There are two main types of skin cancers: Melanoma and Nonmelanoma. Within that, about 90% of non-melanoma and 85% of melanoma cancers are associated with UV radiation exposure from the sun. The sun’s UV rays can damage unprotected skin in as little as 15 minutes. Melanoma: is a dangerous form of skin cancer. It accounts for only 1% of skin cancers, but it is the leading cause of death related to this disease. Non-Melanoma: cases can often be much less life-threatening and usually easier to treat, especially when caught early. There are two types of non-melanoma, which include Basal Cell Carcinoma and Squamous Cell Carcinoma. Simple things to keep in your bag or car for protection:

  • A lightweight long-sleeved shirt or cover-up

  • A hat with a wide brim that helps shade your face, ears, head, and neck

  • Sunglasses that block both UVA and UVB rays

  • Sunscreen with Spf 15-30 that has both UVA and UVB protection

Early detection is entirely possible with keeping to the following guidelines:

  1. Monthly Self Exam

Here’s what you’ll need: a bright light, a full-length mirror, a hand mirror, two chairs or stools, and a blow-dryer. (Steps provided by https://thebigsee.org/#self-exam)

  • Examine your face: especially your nose, lips, mouth, and ears, front and both. Use one of both mirrors to get a clear view.

  • Inspect your scalp: thoroughly inspect your scalp using a blow-dryer and mirror to expose each section to view. Get a friend or family member to help if possible.

  • Check your hands: palms and backs, between the fingers and under the fingernails. Continue up the wrists to examine both the front and back of your forearms.

  • Scan your arms: standing in front of the full-length mirror, begin at the elbows and scan all sides of your upper arms. Don’t forget the underarms.

  • Next, focus on the neck, chest, and torso. Women should lift breasts to view the undersides.

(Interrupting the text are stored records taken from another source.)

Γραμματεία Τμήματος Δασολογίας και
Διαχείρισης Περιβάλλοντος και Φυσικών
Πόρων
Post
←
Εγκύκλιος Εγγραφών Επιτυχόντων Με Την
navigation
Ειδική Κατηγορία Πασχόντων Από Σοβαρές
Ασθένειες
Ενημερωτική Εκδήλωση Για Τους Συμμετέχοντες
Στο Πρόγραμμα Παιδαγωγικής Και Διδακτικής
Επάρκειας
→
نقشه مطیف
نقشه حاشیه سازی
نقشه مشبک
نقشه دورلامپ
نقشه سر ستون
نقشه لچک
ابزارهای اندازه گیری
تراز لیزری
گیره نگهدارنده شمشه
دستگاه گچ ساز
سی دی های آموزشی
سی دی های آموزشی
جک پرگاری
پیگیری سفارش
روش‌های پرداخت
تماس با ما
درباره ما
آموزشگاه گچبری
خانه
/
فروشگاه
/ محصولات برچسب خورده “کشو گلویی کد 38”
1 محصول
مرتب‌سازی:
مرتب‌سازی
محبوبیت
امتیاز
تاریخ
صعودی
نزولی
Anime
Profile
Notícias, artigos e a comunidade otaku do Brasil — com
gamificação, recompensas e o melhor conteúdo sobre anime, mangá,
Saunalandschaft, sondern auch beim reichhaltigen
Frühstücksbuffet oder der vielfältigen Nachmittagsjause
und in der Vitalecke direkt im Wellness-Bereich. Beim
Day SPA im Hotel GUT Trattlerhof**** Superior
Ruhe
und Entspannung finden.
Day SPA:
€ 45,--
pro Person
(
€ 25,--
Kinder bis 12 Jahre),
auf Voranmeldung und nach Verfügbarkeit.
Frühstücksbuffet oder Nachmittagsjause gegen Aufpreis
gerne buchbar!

  • Scan upper back: with our back to the full-length mirror, use the hand mirror to inspect the back of your neck, shoulders, upper back, and any part of the back of your upper arms you couldn’t view in the above arm step.

  • Using both mirrors, scan your lower back, buttocks, and backs of both legs.

  • Sit down, prop each leg in turn on the other stool or chair. Use the mirror to examine the genitals. Check the front and sides of both legs, thigh to shin, ankles, tops of feet, between toes, and under toenails. Also, examine the soles of your feet and heels.

  • If you see something NEW, CHANGING, or UNUSUAL, get it checked out right away!

  1. Yearly Clinical Skin Exam

ABCDE guidelines on what to look for: A is for Asymmetry: The diameter is not an even shape, or one half of the mole does not match the other. B is for Border: The edges are not smooth and are irregular or ragged C is for Color: color varies, may include shades of brown, black, pink, red, white, or blue D is for Diameter: The spot is larger than 6 mm across (the size of a pencil eraser), although smaller is possible E is for Evolving: The spot or mole is changing in size, shape, or color GlyMed Plus has numerous options for SPF to help you and your clients stay safe. Make sure you are following these guidelines and staying consistent to prevent burns or damage. Don’t forget to keep hydrated and protected from the sun!